Blatter himself has also been careful about leaving Switzerland since extradition proceedings against the seven football officials began. He did not present at the Women’s World Cup in July, the first time he has not done so since becoming president in 1998. He is on record as wanting to avoid “travel risks” given the recent legal storm.
This is unlikely to trouble him in Russia, where he is due to make the preliminary draw for the 2018 World Cup. Blatter has Vladimir Putin’s word of reassurance on where he stands. The FBI raids were described by the Russian President as an attempt on the part of the FBI to meddle in “other jurisdictions”. Appropriately, Blatter has himself become a political football.

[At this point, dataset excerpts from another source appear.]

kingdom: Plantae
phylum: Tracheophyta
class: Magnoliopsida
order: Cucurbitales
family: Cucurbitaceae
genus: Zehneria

It was precisely such obstinate behaviour on Blatter’s part that led British comedian Simon Brodkin to engage a level of considerable high jinks. The account of that event has now smoked the entire social media circuit: Brodkin, using his stage name, decided to go the mile as one of his characters, Jason Bent.
Bent managed, remarkably, to place a pile of fake banknotes on the desk next to Blatter, having announced himself as a delegate from North Korea’s 2026 World Cup bid. On being led away by security, he threw more handy notes over the alarmed president. How the North Koreans respond remains to be seen.
A police spokesman explained that the comedian “will be charged for trespassing because we wasn’t allowed to enter the building… If there will be a trial it is still to be decided by the prosecutor. Trespassing in Switzerland is just prosecuted by request like other minor crimes.”
And so it happens that offences committed, when small in measure, register more disdain than grand acts of collusion. The old Bertolt Brecht expression about banks comes to mind: “What is the robbing of a bank compared to a founding of a bank?” Thefts of institutions is one thing; institutions of theft, another. And Blatter certain knows a thing or two about how that works.